‘Foundland’ is the latest compilation album from esteemed Japanese label Flau. This particular compilation serves as a document of the label’s regular live nights in Tokyo. What is particularly astounding is that, if the press release is to be believed, every track here is a live take…”why is this astounding?” you might ask. Simply put, the sheer quality of the recordings are a true surprise. On first listen, I was under the impression that this was ‘just’ a compilation; i.e. a collection of studio tracks. The live mixing desk at the Foundland nights has to be a genuine beast…there’s no semblance of audience noise, the instruments are crystal clear, and everything is note perfect across a range of styles from the pared-back naive acoustic guitar and cute Engrish of the opener, through toe tapping pieces and moderately more electronically manipulated fare. I guess this is also testament to the quality of the artists featured who have clearly honed their live acts to a state of near perfection.
Potential listeners should know that the prevailing flavour across the compilation is one of an acoustic/organic/singer-songwriter type rather than the clinically precise electro-abstract pop of a good slice of the Flau back catalogue. Favourite Flau contributors like Cokiyu, Cuushe, and label founder Aus, are nowhere to be heard. Instead, we are treated to a variety of previously unheard of, and lesser known contributors to the folk-infused ambient-pop scene (is that a thing?). Some of my highlights include:
-Aoki Hyato, who pulls a splendid take on the traditional track ‘no place like home’…it’s nothing earth-shattering, but is a very pleasant interpretation that touches on the sense of the track without the cloying sentimentality that one associates with the original.
-Karato Yukari brings to mind a Japanese Heather Woods Broderick with a delightfully catchy barebones acoustic number that places lyrics in her native tongue over a gentle repeated refrain.
-Rachael Dadd’s track “Join In” is something of a standout on the album; she coaxes a hypnotic, raw groove out of her guitar, and weaves a bewitching vocal line in and amongst the notes…this is probably what pop sounds like in an alternate dimension.
-Popoyans (who you may have heard on previous Flau compilation ‘Little Things’) appear to have carved a splendid songwriting niche for themselves melding subtle and accomplished instrumentation with a seemingly playground inspired take on folk. Beautiful and satisfying with just a hint of the Japanese love of all things saccharine-sweet.
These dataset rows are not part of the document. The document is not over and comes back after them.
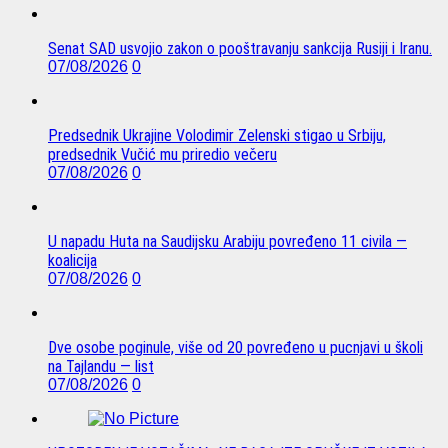
Senat SAD usvojio zakon o pooštravanju sankcija Rusiji i Iranu.
07/08/2026
0
Predsednik Ukrajine Volodimir Zelenski stigao u Srbiju,
predsednik Vučić mu priredio večeru
07/08/2026
0
U napadu Huta na Saudijsku Arabiju povređeno 11 civila —
koalicija
07/08/2026
0
Dve osobe poginule, više od 20 povređeno u pucnjavi u školi
na Tajlandu — list
07/08/2026
0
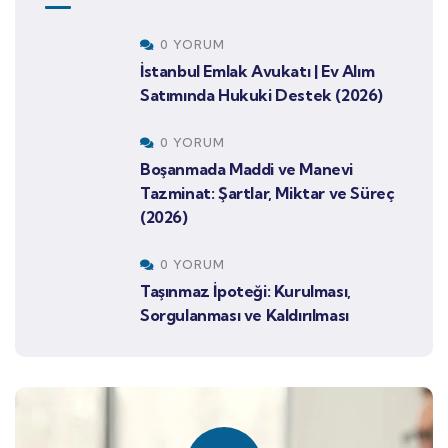
0 YORUM
İstanbul Emlak Avukatı | Ev Alım
Satımında Hukuki Destek (2026)
0 YORUM
Boşanmada Maddi ve Manevi
Tazminat: Şartlar, Miktar ve Süreç
(2026)
0 YORUM
Taşınmaz İpoteği: Kurulması,
Sorgulanması ve Kaldırılması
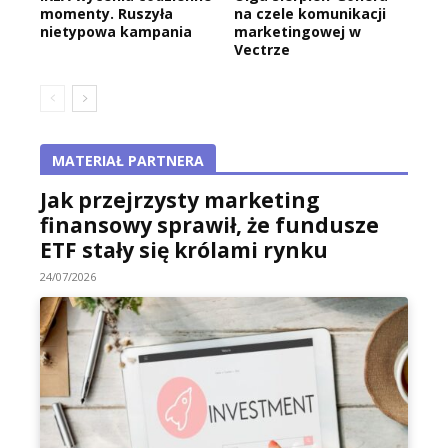
momenty. Ruszyła
na czele komunikacji
nietypowa kampania
marketingowej w
Vectrze
MATERIAŁ PARTNERA
Jak przejrzysty marketing
finansowy sprawił, że fundusze
ETF stały się królami rynku
24/07/2026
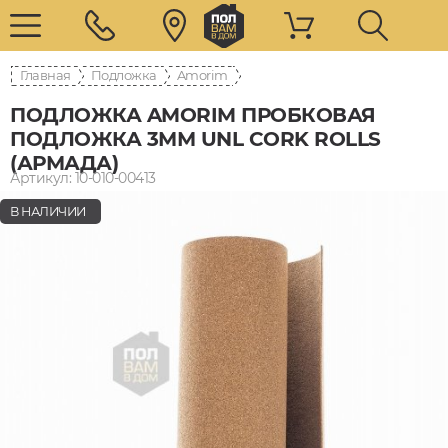
Главная
Подложка
Amorim
ПОДЛОЖКА AMORIM ПРОБКОВАЯ
ПОДЛОЖКА 3ММ UNL CORK ROLLS
(АРМАДА)
Артикул: 10-010-00413
В НАЛИЧИИ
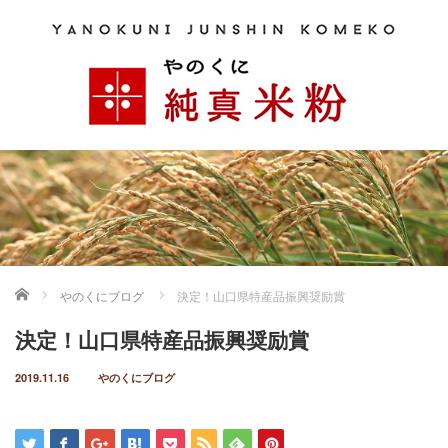
ホーム
やのくにブログ
決定！山口県特産品振興奨励賞
決定！山口県特産品振興奨励賞
2019.11.16
やのくにブログ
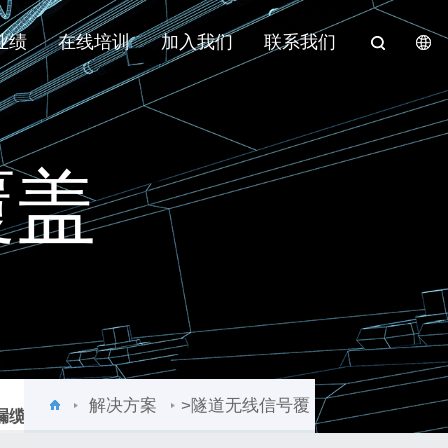
业绩
在线培训
加入我们
联系我们
覆盖
解决方案
>隧道无线信号覆
漏缆监测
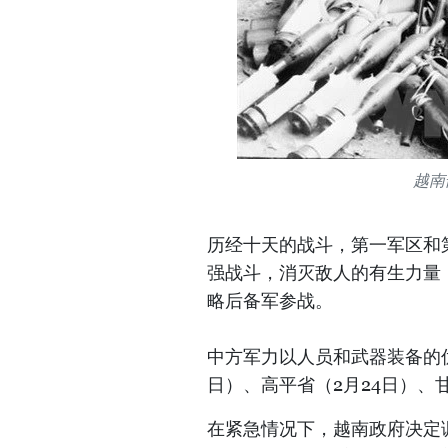
越南
历经十天的战斗，第一军区和
强战斗，消灭敌人的有生力量
略后备军参战。
中方军力以人员和武器装备的
日）、高平省（2月24日）、
在紧急情况下，越南政府决定调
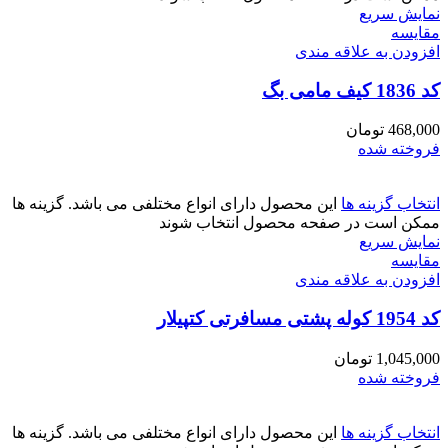
نمایش سریع
مقايسه
افزودن به علاقه مندی
کد 1836 کیف مامی بگ
468,000
تومان
فروخته شده
انتخاب گزینه ها
این محصول دارای انواع مختلفی می باشد. گزینه ها
ممکن است در صفحه محصول انتخاب شوند
نمایش سریع
مقايسه
افزودن به علاقه مندی
کد 1954 کوله پشتی مسافرتی کتپیلار
1,045,000
تومان
فروخته شده
انتخاب گزینه ها
این محصول دارای انواع مختلفی می باشد. گزینه ها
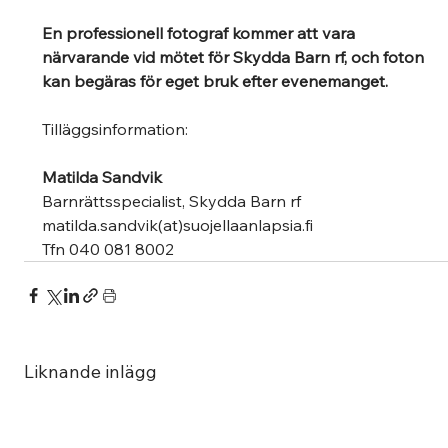
En professionell fotograf kommer att vara 
närvarande vid mötet för Skydda Barn rf, och foton 
kan begäras för eget bruk efter evenemanget.
Tilläggsinformation:
Matilda Sandvik
Barnrättsspecialist, Skydda Barn rf 
matilda.sandvik(at)suojellaanlapsia.fi 
Tfn 040 081 8002 
Liknande inlägg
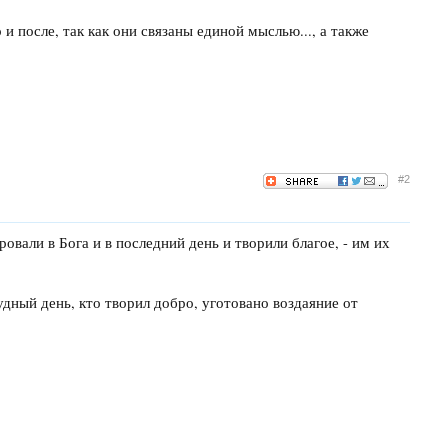
 после, так как они связаны единой мыслью..., а также
#2
еровали в Бога и в последний день и творили благое, - им их
удный день, кто творил добро, уготовано воздаяние от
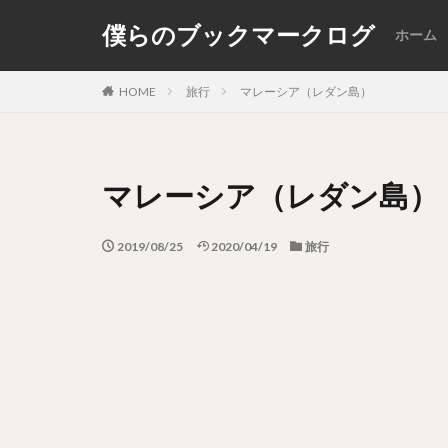
僕らのブックマークログ
ホーム
カテゴリー
HOME
旅行
マレーシア（レダン島）
マレーシア（レダン島）
2019/08/25
2020/04/19
旅行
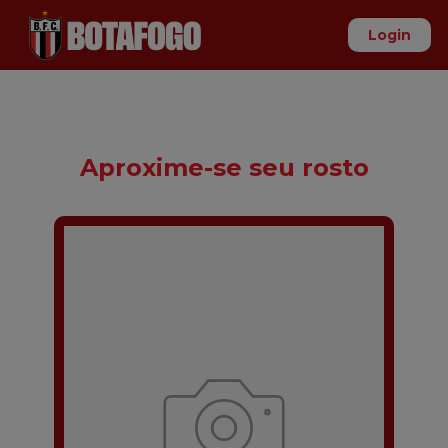
Login
Aproxime-se seu rosto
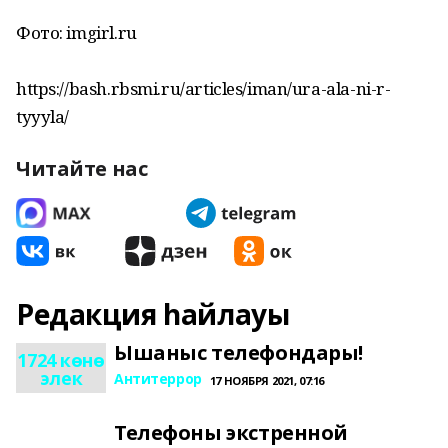
Фото: imgirl.ru
https://bash.rbsmi.ru/articles/iman/ura-ala-ni-r-
tyyyla/
Читайте нас
Редакция һайлауы
Ышаныс телефондары!
1724 көнө
элек
Антитеррор
17 НОЯБРЯ 2021, 07:16
Телефоны экстренной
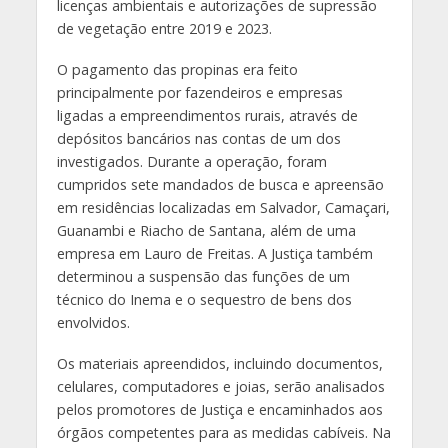
licenças ambientais e autorizações de supressão
de vegetação entre 2019 e 2023.
O pagamento das propinas era feito
principalmente por fazendeiros e empresas
ligadas a empreendimentos rurais, através de
depósitos bancários nas contas de um dos
investigados. Durante a operação, foram
cumpridos sete mandados de busca e apreensão
em residências localizadas em Salvador, Camaçari,
Guanambi e Riacho de Santana, além de uma
empresa em Lauro de Freitas. A Justiça também
determinou a suspensão das funções de um
técnico do Inema e o sequestro de bens dos
envolvidos.
Os materiais apreendidos, incluindo documentos,
celulares, computadores e joias, serão analisados
pelos promotores de Justiça e encaminhados aos
órgãos competentes para as medidas cabíveis. Na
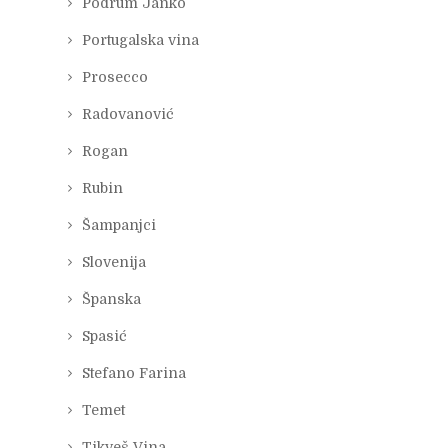
Podrum Janko
Portugalska vina
Prosecco
Radovanović
Rogan
Rubin
Šampanjci
Slovenija
Španska
Spasić
Stefano Farina
Temet
Tikveš Vina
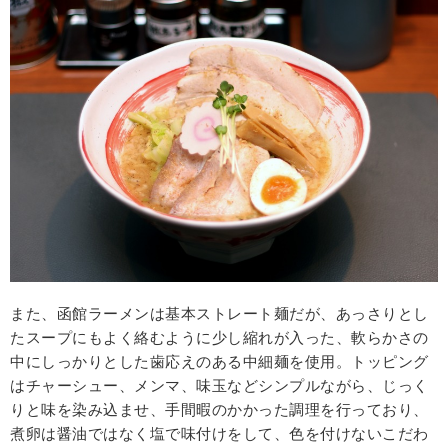
また、函館ラーメンは基本ストレート麺だが、あっさりとし
たスープにもよく絡むように少し縮れが入った、軟らかさの
中にしっかりとした歯応えのある中細麺を使用。トッピング
はチャーシュー、メンマ、味玉などシンプルながら、じっく
りと味を染み込ませ、手間暇のかかった調理を行っており、
煮卵は醤油ではなく塩で味付けをして、色を付けないこだわ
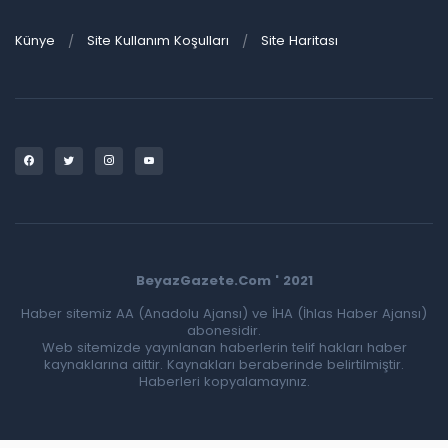
Künye
Site Kullanım Koşulları
Site Haritası
BeyazGazete.Com ' 2021
Haber sitemiz AA (Anadolu Ajansı) ve İHA (İhlas Haber Ajansı)
abonesidir.
Web sitemizde yayınlanan haberlerin telif hakları haber
kaynaklarına aittir. Kaynakları beraberinde belirtilmiştir.
Haberleri kopyalamayınız.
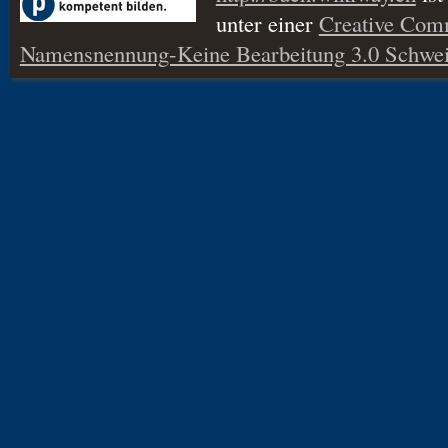
unter einer
Creative Co
Namensnennung-Keine Bearbeitung 3.0 Schwei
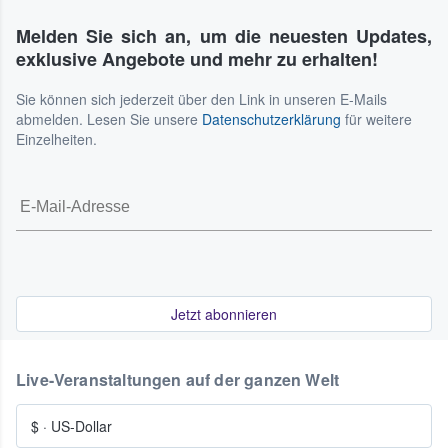
Melden Sie sich an, um die neuesten Updates,
exklusive Angebote und mehr zu erhalten!
Sie können sich jederzeit über den Link in unseren E-Mails
abmelden. Lesen Sie unsere
Datenschutzerklärung
für weitere
Einzelheiten.
Jetzt abonnieren
Live-Veranstaltungen auf der ganzen Welt
$
·
US-Dollar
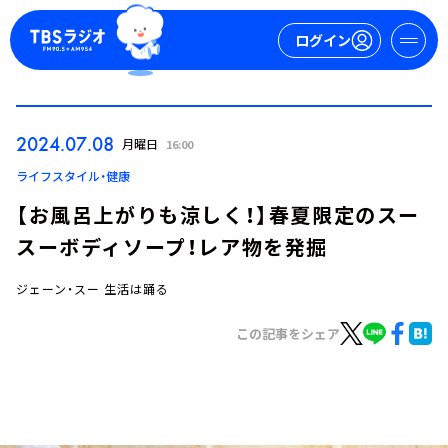
ログイン
マイページ
2024.07.08
月曜日
16:00
新規会員登録
ログイン
ライフスタイル・健康
【お風呂上がりも涼しく！】春夏限定のスー
スーボディソープ！レア物を発掘
ジェーン・スー 生活は踊る
この記事をシェア
今日の番組表
週間番組表
トピックス
TBS Podcast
-Aspidistrafly channel early Low and somnambulant ambient washes into an all-too-short ketamine-infused, blurry dreamscape.
All the other contributors also provide excellent pieces that, despite differing approaches, manage to come together to make a coherent whole. Altogether, the compilation hangs together remarkably well and gives us a brief taste of the live magic that we, unfortunately, miss out on by being somewhat more than a stones throw away from Flau’s Tokyo headquarters and the Foundland nights.